▶ **Sayfa Alıntısı**
===============
Mavi Marmara Olayı ve İsrail'in Müdahalesinin Uluslararası Hukuka Göre Yorumu
Mavi Marmara olayı ve İsrail'in müdahalesinin Uluslararası Hukuk kuralları çerçevesinde incelemesi.
Mavi Marmara Olayı
31 Mayıs 2010 tarihinde İsrail tarafından abluka altında olan Gazze’ye insani yardım götürmek için yola çıkmış olan 6 gemi ve malzeme taşıyan yardım konvoyu da dahil olmak üzere, 32 farklı milletten yaklaşık 600 sivil bulunmaktaydı. Bu sivillerin 347’si Türk vatandaşıydı. Malzeme taşıma amacıyla hareket eden bu gemilere, İsrail askerleri tarafından "Deniz Meltemi" adıyla bir operasyon düzenlendi. Bu operasyon sonucunda 9 Türk vatandaşı hayatını kaybederken, onlarca kişi yaralanmış ve yüzlerce kişi de tutuklanmıştır. İsrail’in yapmış olduğu bu müdahale, uluslararası toplum tarafından tepkiyle karşılanmış ve protesto edilmiştir. Buradaki esas konu ise, İsrail’in bu müdahalesinin ve orantısız güç kullanımının uluslararası hukuktaki karşılığı nedir ve İsrail’in sorumluluğunu gündeme getirir mi? Bu sorunun cevabı için öncelikle açık denizlerde devletlerin müdahale yetkilerini incelemek gerekmektedir.
===============
▶ **Sağlanan Veriler**
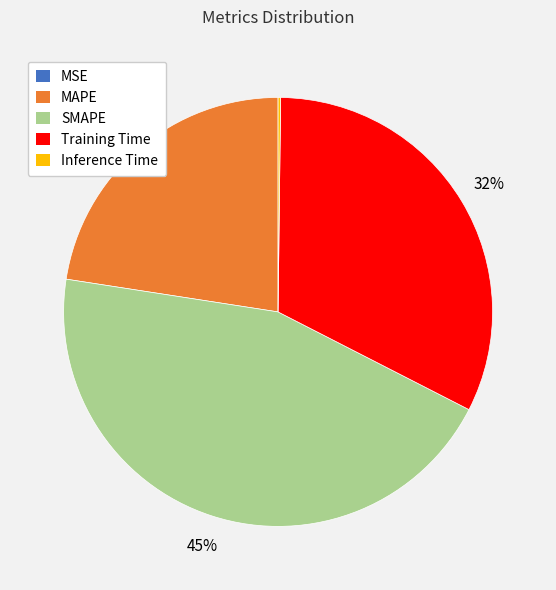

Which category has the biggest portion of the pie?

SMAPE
===============
▶ **Alıştırmalar**
a: Mavi Marmara metnine göre İsrail askerlerinin gemilere düzenlediği operasyonun adı neydi?
b: Mavi Marmara olayını inceleyen metni kaldığı yerden sürdürür müsünüz?

▶ **Beklenen Çıktılar**
a: Operasyonun adı "Deniz Meltemi" idi.

b:
Açık Deniz ve Devletlerin Müdahale Yetkileri
Bir devlet için açık deniz alanları “iç sular, karasuları, takımada suları ve münhasır ekonomik bölge dışında kalan denizel alanlardır.” Yani aslında açık deniz, tüm devletlerin kullanımında olup yararlanmalarına açık bir alandır. Devletler, ulusal yetkileri altında olan gemiler üzerinde açık denizde de yetkilidir (1982 BM Deniz Hukuku Sözleşmesi Madde 92).
Açık deniz ifadesinden kasıt yalnızca su alanlarıdır. Bu rejimde deniz yatağına dair herhangi bir hüküm bulunmamaktadır. Bu nedenlerden ötürü, açık deniz alanları hiçbir devletin sahipliğinde değildir. Tüm devletlerin yararlanmasına açık bir alandır. Serbestlik ilkesi temeldir. Bu ilke doğrultusunda, kıyısı olsun veya olmasın tüm devletler açık denizlerden yararlanabilir. Ancak, serbestlik ilkesi kuralsızlık anlamına gelmemektedir. Devletlerin açık denizlerde yürütmüş olduğu veya olacağı tüm faaliyetlerin “barışçıl amaç” doğrultusunda gerçekleştirilmiş olması gerekmektedir. Bunun yanında, diğer devletlerin de çıkarlarına ve haklarına saygı göstererek faaliyetlerini yürütmesi gerekir.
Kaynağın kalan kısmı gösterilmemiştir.